*Check your understanding*.
• 1. In the snow outfit thread, what was the guy Donutz mentions seeing on the slopes wearing?
• 2. Copy out the snow outfit thread from "## Sudden_Death (Mar" up to and including "bad at all.".

*Supplied passage*.
========
# What do you think of my snow outfit



## Argo (Feb 25, 2010)

SnowboardEve said:


> Please be honest.
> I think it looks ok, but it's not amazing looking. I was going to order online that plaid jacket from my other thread but they don't have my size and anyways it won't be shipped by the time I go snowboarding. Do you think I should keep this jacket?


Those pictures are crap.... Need to see boots, helmet, goggles to bring it together.... And a better picture. There is a big ass thread dedicated to getting reviews on outfits BTW.


----------



## SnowboardEve (Feb 19, 2012)

I'm renting so I don't have any of those except goggles, but I don't even wear them much. And I didn't know that because I'm new.


----------



## Argo (Feb 25, 2010)

Well, the two tones kinda wash each other out. I would have gone with a different color as opposed to different shade or a pattern on the jacket or pants. The outfit isn't horrible, I'm sure you will be just fine though as the fashion police aren't as harsh on the slopes as people are harsh on themselves.


----------



## Donutz (May 12, 2010)

Yeah, on the slopes, "subtle" is not a common description. 

Saw one guy with dark green jacket, bright yellow pants, and orange gloves.


----------



## Sudden_Death (Mar 23, 2011)

I like it, not overpowering. Too many kids look like they are showing up for day one of clown school instead of going riding.


----------



## LuckyRVA (Jan 18, 2011)

kind of plain looking but doesn't look bad at all.


----------



## PanHandler (Dec 23, 2010)

Wash your mirror.


----------



## SnowboardEve (Feb 19, 2012)

haha it's not dirty, it's just the flash from my camera and the sunlight


----------



## BurtonAvenger (Aug 14, 2007)

I can't tell if you're hot or not. Cause if you're not outerwear helps and we have enough gnargoyles in snowboarding.


----------



## Extremo (Nov 6, 2008)

The only thing that really matters, is if you can snowboard. Noone will give a shit about your outfit.


----------



## chomps1211 (Mar 30, 2011)
========
*Listed entries*.
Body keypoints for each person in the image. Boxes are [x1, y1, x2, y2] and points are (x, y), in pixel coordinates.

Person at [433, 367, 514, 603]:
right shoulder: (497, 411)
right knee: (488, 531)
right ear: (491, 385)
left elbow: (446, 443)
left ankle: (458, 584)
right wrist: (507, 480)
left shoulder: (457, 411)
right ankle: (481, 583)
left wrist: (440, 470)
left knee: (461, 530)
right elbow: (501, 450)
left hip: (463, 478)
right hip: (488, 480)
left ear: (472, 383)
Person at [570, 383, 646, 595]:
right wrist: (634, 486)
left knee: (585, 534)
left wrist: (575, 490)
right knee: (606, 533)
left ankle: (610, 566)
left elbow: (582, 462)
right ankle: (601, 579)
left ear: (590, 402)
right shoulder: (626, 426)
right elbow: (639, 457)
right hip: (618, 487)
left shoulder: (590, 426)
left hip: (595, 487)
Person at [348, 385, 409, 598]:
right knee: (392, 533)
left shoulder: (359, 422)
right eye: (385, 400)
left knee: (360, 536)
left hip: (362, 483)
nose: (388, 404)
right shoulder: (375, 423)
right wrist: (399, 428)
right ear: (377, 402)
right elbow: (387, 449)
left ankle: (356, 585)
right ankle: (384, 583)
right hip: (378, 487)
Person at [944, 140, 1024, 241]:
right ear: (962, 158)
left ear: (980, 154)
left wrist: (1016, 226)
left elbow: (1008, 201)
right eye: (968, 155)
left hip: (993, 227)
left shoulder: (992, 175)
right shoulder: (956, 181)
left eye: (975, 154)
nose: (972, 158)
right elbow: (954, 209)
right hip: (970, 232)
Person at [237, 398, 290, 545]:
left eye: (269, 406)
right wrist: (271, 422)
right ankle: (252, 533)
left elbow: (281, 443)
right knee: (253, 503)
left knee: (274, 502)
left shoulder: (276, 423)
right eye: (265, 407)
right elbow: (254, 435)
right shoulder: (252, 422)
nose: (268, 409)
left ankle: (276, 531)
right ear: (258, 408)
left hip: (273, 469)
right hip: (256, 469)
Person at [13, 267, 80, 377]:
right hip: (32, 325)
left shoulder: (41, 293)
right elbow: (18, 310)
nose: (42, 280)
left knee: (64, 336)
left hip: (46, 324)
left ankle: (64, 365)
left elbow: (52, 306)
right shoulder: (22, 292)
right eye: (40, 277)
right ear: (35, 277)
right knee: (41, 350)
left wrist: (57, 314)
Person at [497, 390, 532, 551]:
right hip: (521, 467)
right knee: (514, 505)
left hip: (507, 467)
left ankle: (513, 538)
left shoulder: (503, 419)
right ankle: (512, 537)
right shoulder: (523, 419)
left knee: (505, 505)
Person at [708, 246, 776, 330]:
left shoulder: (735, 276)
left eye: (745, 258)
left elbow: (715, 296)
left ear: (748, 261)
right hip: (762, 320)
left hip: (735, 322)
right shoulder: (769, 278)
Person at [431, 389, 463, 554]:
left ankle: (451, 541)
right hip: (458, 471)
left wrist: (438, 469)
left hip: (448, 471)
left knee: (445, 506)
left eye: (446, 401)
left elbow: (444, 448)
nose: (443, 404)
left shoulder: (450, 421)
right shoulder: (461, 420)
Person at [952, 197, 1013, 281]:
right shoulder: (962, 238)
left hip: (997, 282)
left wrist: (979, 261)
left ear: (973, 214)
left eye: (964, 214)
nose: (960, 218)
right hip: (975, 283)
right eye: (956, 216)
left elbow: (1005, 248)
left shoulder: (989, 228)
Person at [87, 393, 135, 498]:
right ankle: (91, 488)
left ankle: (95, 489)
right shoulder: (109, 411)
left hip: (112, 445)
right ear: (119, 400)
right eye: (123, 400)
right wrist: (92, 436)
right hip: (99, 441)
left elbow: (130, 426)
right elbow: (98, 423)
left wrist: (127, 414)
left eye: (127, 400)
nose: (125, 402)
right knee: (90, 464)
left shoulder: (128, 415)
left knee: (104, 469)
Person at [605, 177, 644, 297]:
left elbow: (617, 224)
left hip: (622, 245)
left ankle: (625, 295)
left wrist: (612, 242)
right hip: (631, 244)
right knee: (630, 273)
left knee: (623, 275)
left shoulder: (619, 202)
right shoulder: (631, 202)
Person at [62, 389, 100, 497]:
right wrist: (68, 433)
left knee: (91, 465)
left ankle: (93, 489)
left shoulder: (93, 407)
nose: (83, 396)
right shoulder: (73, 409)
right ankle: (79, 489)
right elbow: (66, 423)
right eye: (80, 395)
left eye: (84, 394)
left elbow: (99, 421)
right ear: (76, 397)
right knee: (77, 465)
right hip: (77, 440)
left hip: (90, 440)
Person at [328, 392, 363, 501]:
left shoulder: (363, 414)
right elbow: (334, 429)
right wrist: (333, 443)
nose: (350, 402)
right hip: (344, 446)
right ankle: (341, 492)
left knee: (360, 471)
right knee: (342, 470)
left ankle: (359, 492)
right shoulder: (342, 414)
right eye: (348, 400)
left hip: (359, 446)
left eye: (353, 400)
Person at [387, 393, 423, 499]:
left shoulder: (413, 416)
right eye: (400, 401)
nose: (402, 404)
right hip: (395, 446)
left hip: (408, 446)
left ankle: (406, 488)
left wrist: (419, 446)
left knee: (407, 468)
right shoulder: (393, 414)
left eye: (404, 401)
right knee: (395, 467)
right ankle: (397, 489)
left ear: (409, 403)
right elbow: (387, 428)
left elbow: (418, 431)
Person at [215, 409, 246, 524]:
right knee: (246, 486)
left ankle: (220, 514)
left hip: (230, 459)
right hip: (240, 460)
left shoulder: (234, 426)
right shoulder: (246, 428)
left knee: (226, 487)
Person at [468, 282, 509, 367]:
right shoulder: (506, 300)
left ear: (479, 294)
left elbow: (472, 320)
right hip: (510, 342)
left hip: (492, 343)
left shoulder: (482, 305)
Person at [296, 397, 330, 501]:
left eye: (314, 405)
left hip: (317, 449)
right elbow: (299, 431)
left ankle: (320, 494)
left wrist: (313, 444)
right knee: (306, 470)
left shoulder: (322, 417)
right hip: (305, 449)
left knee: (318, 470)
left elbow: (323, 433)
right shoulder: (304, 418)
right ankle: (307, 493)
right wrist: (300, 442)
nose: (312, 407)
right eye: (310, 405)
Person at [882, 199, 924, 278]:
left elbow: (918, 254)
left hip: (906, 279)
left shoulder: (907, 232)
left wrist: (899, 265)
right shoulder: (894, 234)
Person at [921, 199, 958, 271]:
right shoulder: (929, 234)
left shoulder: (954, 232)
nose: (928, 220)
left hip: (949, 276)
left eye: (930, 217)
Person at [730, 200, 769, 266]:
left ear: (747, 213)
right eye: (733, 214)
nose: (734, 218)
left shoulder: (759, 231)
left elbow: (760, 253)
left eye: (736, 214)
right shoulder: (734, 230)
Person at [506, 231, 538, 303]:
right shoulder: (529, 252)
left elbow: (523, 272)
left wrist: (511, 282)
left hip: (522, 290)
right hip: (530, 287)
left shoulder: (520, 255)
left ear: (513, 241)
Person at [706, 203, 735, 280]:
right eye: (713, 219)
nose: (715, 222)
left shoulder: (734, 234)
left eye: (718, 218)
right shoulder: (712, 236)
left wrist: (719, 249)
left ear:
========
*Answers by task*.
• 1. A dark green jacket, bright yellow pants, and orange gloves.

• 2.
## Sudden_Death (Mar 23, 2011)

I like it, not overpowering. Too many kids look like they are showing up for day one of clown school instead of going riding.


----------



## LuckyRVA (Jan 18, 2011)

kind of plain looking but doesn't look bad at all.